The goal of this project is to develop a more quantitatively accurate model of plasma density in the plasmasphere and to quantify its dynamic dependence on solar wind and geomagnetic conditions. We employ neural network-based empirical modeling and train the networks on a large volume of current and historic data from NASA’s Van Allen Probes, THEMIS, MMS missions; the neural networks undergo an extensive process of validation and testing, and the model predicted global evolution is validated by performing comparisons to global images from NASA’s IMAGE mission.
Time Frame
2015-2017
Funding
Geo.X PhD fellowship
GFZ - Helmholtz Centre Potsdam - GFZ German Research Centre for Geosciences
Principal Investigators
Prof. Dr Y. Shprits (GFZ, Section 2.7 Space Physics and Space Weather; University of Potsdam, Institute of Physics and Astronomy)

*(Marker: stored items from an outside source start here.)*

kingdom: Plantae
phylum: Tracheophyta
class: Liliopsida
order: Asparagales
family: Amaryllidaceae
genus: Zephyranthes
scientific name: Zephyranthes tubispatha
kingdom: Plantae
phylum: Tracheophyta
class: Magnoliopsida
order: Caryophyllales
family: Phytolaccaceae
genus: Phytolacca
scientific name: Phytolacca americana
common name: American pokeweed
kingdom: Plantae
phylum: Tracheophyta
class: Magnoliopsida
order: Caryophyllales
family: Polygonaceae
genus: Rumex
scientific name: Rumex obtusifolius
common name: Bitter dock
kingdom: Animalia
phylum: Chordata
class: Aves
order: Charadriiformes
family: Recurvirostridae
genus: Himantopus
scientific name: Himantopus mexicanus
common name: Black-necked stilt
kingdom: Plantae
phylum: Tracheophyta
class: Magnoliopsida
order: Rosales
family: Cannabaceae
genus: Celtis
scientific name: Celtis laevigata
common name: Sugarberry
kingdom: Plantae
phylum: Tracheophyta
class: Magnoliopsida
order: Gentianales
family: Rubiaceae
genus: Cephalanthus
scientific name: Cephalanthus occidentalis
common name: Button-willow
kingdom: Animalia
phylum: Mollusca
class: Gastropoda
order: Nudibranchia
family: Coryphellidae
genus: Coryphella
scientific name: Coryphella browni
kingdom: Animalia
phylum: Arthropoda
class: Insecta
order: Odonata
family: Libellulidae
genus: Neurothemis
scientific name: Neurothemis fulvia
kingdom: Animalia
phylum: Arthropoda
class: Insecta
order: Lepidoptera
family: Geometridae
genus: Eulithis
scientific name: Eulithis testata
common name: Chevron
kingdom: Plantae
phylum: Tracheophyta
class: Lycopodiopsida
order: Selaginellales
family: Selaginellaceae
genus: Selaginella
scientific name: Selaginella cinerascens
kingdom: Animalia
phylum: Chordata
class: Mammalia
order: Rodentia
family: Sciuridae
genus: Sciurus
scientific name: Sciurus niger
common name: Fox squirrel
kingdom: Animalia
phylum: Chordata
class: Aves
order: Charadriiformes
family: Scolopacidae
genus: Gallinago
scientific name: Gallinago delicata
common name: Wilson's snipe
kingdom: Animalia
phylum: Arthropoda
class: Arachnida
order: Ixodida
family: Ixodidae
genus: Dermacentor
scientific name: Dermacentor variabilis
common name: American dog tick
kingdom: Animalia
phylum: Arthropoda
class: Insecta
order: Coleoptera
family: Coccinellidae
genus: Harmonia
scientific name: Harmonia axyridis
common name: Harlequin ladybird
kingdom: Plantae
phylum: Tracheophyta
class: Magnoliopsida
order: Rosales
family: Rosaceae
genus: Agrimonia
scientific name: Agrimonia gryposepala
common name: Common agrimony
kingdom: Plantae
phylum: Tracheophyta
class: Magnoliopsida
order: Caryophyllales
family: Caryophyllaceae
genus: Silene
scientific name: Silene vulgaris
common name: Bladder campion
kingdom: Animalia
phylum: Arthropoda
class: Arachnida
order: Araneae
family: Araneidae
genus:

Dr. M. Spasojevic (Stanford University)
Personnel
Irina Zhelavskaya (GFZ Potsdam, University of Potsdam)
Project Website
ftp://rbm.epss.ucla.edu/ftpdisk1/PINE
Cooperations
University of Potsdam
Stanford University, CA, USA
Methods and Equipment
Feedforward neural networks; Internal GFZ computing servers.
Publication/Results
Zhelavskaya I. S., Y. Y. Shprits, and M. Spasojevic (2017), Empirical modeling of the plasmasphere dynamics using neural networks, J. Geophys. Res., 122, doi:10.1002/2017JA024406.
Zhelavskaya, I. S., M. Spasojevic, Y. Y. Shprits, and W. S. Kurth (2016), Automated determination of electron density from electric field measurements on the Van Allen Probes spacecraft, J. Geophys. Res. Space Physics, 121, 4611–4625, doi:10.1002/2015JA022132.